Render every line of the rows below as a JSON list of strings, one string per line, leaving out blank lines.

──────── Given data ────────

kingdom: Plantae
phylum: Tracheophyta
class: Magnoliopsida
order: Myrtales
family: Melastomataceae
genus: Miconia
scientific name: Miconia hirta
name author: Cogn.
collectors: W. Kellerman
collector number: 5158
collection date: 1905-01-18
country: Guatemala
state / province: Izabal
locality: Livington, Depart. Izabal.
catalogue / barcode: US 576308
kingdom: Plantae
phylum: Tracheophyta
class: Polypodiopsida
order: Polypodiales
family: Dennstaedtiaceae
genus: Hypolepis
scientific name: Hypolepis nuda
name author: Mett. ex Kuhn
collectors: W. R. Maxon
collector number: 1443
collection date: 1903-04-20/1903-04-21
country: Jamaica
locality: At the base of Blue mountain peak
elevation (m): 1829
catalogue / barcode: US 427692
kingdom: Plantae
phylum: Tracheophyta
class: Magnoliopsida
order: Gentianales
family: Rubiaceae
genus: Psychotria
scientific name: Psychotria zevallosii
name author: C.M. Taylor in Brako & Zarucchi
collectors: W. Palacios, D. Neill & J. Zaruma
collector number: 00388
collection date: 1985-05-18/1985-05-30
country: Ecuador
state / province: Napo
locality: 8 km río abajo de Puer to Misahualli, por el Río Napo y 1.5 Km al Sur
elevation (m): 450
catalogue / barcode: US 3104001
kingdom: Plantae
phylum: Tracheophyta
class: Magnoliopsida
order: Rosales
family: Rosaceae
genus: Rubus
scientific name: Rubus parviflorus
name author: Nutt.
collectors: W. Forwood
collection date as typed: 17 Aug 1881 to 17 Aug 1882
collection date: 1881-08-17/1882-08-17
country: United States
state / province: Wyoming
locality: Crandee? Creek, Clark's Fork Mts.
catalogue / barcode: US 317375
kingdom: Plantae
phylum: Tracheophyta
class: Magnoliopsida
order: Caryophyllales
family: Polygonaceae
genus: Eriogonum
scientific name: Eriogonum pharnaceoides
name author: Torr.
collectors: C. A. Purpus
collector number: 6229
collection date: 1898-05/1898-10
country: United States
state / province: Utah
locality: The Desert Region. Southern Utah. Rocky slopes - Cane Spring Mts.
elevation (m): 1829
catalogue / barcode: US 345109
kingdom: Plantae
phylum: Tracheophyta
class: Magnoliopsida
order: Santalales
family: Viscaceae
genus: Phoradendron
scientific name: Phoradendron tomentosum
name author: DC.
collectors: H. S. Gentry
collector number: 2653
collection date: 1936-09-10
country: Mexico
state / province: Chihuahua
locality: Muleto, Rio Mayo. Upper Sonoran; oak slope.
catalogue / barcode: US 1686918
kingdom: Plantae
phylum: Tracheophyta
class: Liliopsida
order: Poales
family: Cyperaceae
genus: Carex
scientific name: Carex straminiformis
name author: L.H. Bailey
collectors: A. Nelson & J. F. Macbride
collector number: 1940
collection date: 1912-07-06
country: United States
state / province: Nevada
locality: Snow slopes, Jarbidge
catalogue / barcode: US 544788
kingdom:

────────

→ **Task result**:
[
  "kingdom: Plantae",
  "phylum: Tracheophyta",
  "class: Magnoliopsida",
  "order: Myrtales",
  "family: Melastomataceae",
  "genus: Miconia",
  "scientific name: Miconia hirta",
  "name author: Cogn.",
  "collectors: W. Kellerman",
  "collector number: 5158",
  "collection date: 1905-01-18",
  "country: Guatemala",
  "state / province: Izabal",
  "locality: Livington, Depart. Izabal.",
  "catalogue / barcode: US 576308",
  "kingdom: Plantae",
  "phylum: Tracheophyta",
  "class: Polypodiopsida",
  "order: Polypodiales",
  "family: Dennstaedtiaceae",
  "genus: Hypolepis",
  "scientific name: Hypolepis nuda",
  "name author: Mett. ex Kuhn",
  "collectors: W. R. Maxon",
  "collector number: 1443",
  "collection date: 1903-04-20/1903-04-21",
  "country: Jamaica",
  "locality: At the base of Blue mountain peak",
  "elevation (m): 1829",
  "catalogue / barcode: US 427692",
  "kingdom: Plantae",
  "phylum: Tracheophyta",
  "class: Magnoliopsida",
  "order: Gentianales",
  "family: Rubiaceae",
  "genus: Psychotria",
  "scientific name: Psychotria zevallosii",
  "name author: C.M. Taylor in Brako & Zarucchi",
  "collectors: W. Palacios, D. Neill & J. Zaruma",
  "collector number: 00388",
  "collection date: 1985-05-18/1985-05-30",
  "country: Ecuador",
  "state / province: Napo",
  "locality: 8 km río abajo de Puer to Misahualli, por el Río Napo y 1.5 Km al Sur",
  "elevation (m): 450",
  "catalogue / barcode: US 3104001",
  "kingdom: Plantae",
  "phylum: Tracheophyta",
  "class: Magnoliopsida",
  "order: Rosales",
  "family: Rosaceae",
  "genus: Rubus",
  "scientific name: Rubus parviflorus",
  "name author: Nutt.",
  "collectors: W. Forwood",
  "collection date as typed: 17 Aug 1881 to 17 Aug 1882",
  "collection date: 1881-08-17/1882-08-17",
  "country: United States",
  "state / province: Wyoming",
  "locality: Crandee? Creek, Clark's Fork Mts.",
  "catalogue / barcode: US 317375",
  "kingdom: Plantae",
  "phylum: Tracheophyta",
  "class: Magnoliopsida",
  "order: Caryophyllales",
  "family: Polygonaceae",
  "genus: Eriogonum",
  "scientific name: Eriogonum pharnaceoides",
  "name author: Torr.",
  "collectors: C. A. Purpus",
  "collector number: 6229",
  "collection date: 1898-05/1898-10",
  "country: United States",
  "state / province: Utah",
  "locality: The Desert Region. Southern Utah. Rocky slopes - Cane Spring Mts.",
  "elevation (m): 1829",
  "catalogue / barcode: US 345109",
  "kingdom: Plantae",
  "phylum: Tracheophyta",
  "class: Magnoliopsida",
  "order: Santalales",
  "family: Viscaceae",
  "genus: Phoradendron",
  "scientific name: Phoradendron tomentosum",
  "name author: DC.",
  "collectors: H. S. Gentry",
  "collector number: 2653",
  "collection date: 1936-09-10",
  "country: Mexico",
  "state / province: Chihuahua",
  "locality: Muleto, Rio Mayo. Upper Sonoran; oak slope.",
  "catalogue / barcode: US 1686918",
  "kingdom: Plantae",
  "phylum: Tracheophyta",
  "class: Liliopsida",
  "order: Poales",
  "family: Cyperaceae",
  "genus: Carex",
  "scientific name: Carex straminiformis",
  "name author: L.H. Bailey",
  "collectors: A. Nelson & J. F. Macbride",
  "collector number: 1940",
  "collection date: 1912-07-06",
  "country: United States",
  "state / province: Nevada",
  "locality: Snow slopes, Jarbidge",
  "catalogue / barcode: US 544788",
  "kingdom:"
]